The time of my Heart. | Teen Ink

The time of my Heart.

November 18, 2020
By Ashton07 BRONZE, Holcomb, Missouri
Ashton07 BRONZE, Holcomb, Missouri
1 article 0 photos 0 comments

Favorite Quote:
All things are possible thru christ who strengthens me!


    I went through a time last year where I passed out at school.  I was outside on the playground at recess.  I felt dizzy.  The teacher noticed that I was not well, and she sent me to the nurses’ station.  When I got there, I passed out.  Someone at the school called my mom.  When I saw her, I realized that the fear in my mom’s eyes was one of the worst feelings I had to see. I was confused on what happened, but I knew by the look in her eyes that it wasn’t good. My mom had to carry me to the car, and while she carried me, my eyes rolled to the back of my head.  My mom knew that something was terribly wrong.  I was confused, but I knew that mom would help me.

When we got to the hospital, they initially could not figure out what was wrong, and they sent us home.  My mom knew on some level that my health problem was much deeper than that.  She finally got me to a specialist, who discovered that my gall bladder was “dead.” Two days later, I was in emergency surgery to have my gall bladder surgically removed. When the anesthesia was applied, the medical professional discovered that my heart beat was irregular.   

After surgery, the doctors explored my heart condition more deeply, and discovered serious problems with my heart.  These problems were so serious that they could have killed me.  Doctors took a cardiogram of my heartbeats, and they noticed that I had a heart muscle that was out of place.  Then, they gave me a “stress test,” and they discovered that I was not getting oxygen or blood to the right side of my heart.  The doctors told me that this condition was “congenital,” and that I was born with it.  The right side of my heart was shutting down whenever my heart rate reached a certain speed.  A week later, I met with a heart surgeon, and he made a plan for surgery.  

Not long after that, I had major heart surgery to correct the problem.  From the start of my health “journey” to the finish was only about 6 weeks!  The journey of not knowing why to finally knowing why I passed out and what was going on was a difficult one, but I made it. I had my heart surgery last year to fix the issue. 

How I feel about it all today you ask? I can be more active now, without the passing out and trouble breathing that I had before. The surgery and its effects have made me more confident on the football field, and I don’t feel like I am going to get hurt or not get up anymore. It changed my life because it saved my life, but it also brought up some insecurities because of the scar I have. When I’m playing basketball or just being outside with my shirt off, people ask me what happened and when people stare at me, it makes me slightly uncomfortable. I have trouble explaining why and what happened for me to have heart surgery, and I have trouble explaining how the heart surgery makes me uncomfortable. I would just rather be happy that my life is safe now, and that I can be normal rather than talking about it. I feel like a new person in a way because I can run better and faster. I don’t get dizzy or light headed anymore either. 

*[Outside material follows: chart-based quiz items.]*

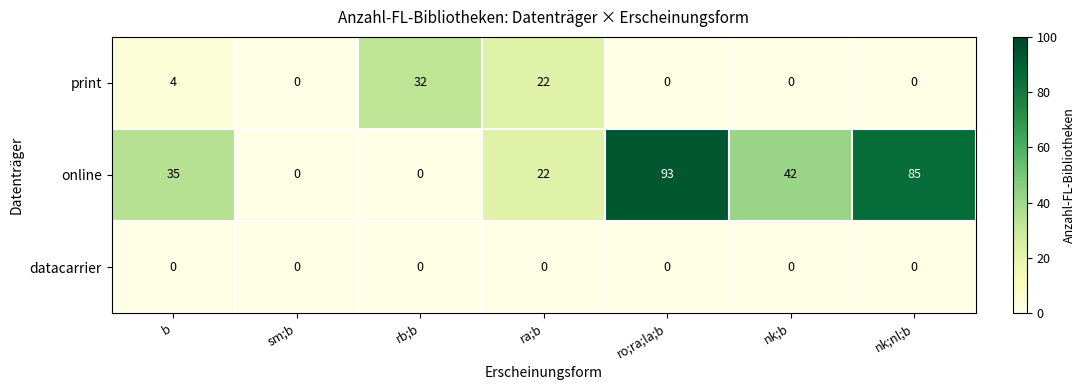

What is the difference between the highest and lowest values at b?

35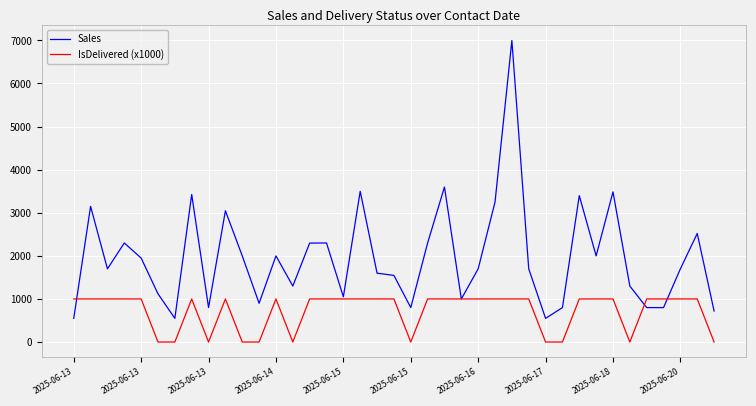

What is the maximum value shown in the chart?

6997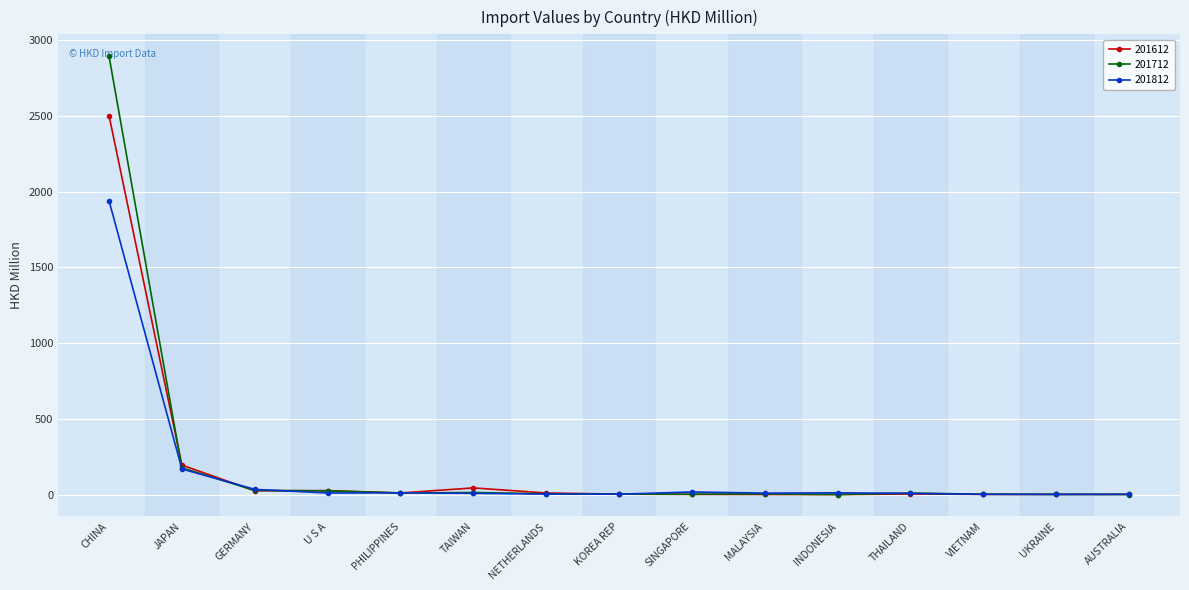

What is the value of the 201612 point at the 15th from the left?

1.5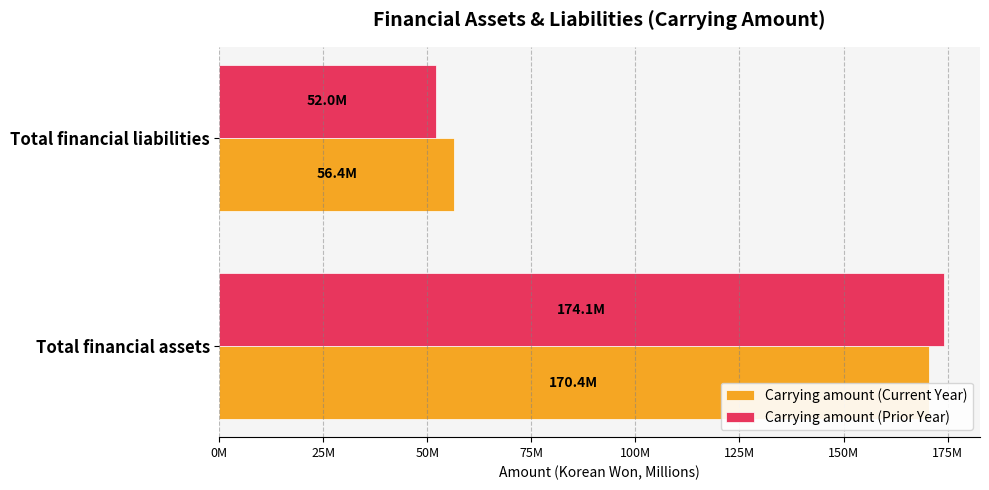

Which series changed the most between Total financial assets and Total financial liabilities?

Carrying amount (Prior Year)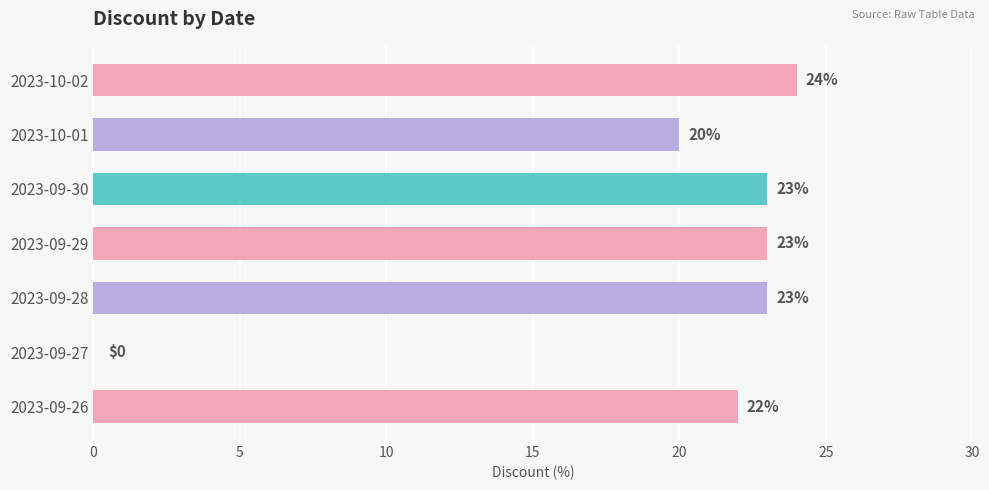

Reading bottom to top, list all the values displayed in this chart.

2023-09-26=22	2023-09-27=0	2023-09-28=23	2023-09-29=23	2023-09-30=23	2023-10-01=20	2023-10-02=24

The good that came from this experience is what I want to talk about more than the surgery its self and or what happened to cause it. I like moving forward with it, instead of remembering the worst of it. I think God for being here and having His hand in it with me and finding me the best of the best surgeons; He knew exactly what He was doing to make me whole again. People have said that I healed faster than most people who have of these kind of surgeries. They called me “The Miracle Case,” while I see myself as a blessed case. I’m glad and happy that I am healed and can do all the things I didn’t know could cause danger, but now no longer exist in my life. Sometimes, I think it’s better not knowing because I did not have fear until it was made real to me. But I also am glad that this was made known to me before it became too late for me. I give all my thanks to the amazing surgeon, God, and to my parents for being there to help save my life. All in all, I feel GREAT!


The author's comments:

Hi I am Ashton a 13 yeard old boy. I went through so much in my life and my teacher thought it would be an insperation on others who might need some extra hope. I over came so much in my life but this particular moment was one of the hardest. I hope you enjoy.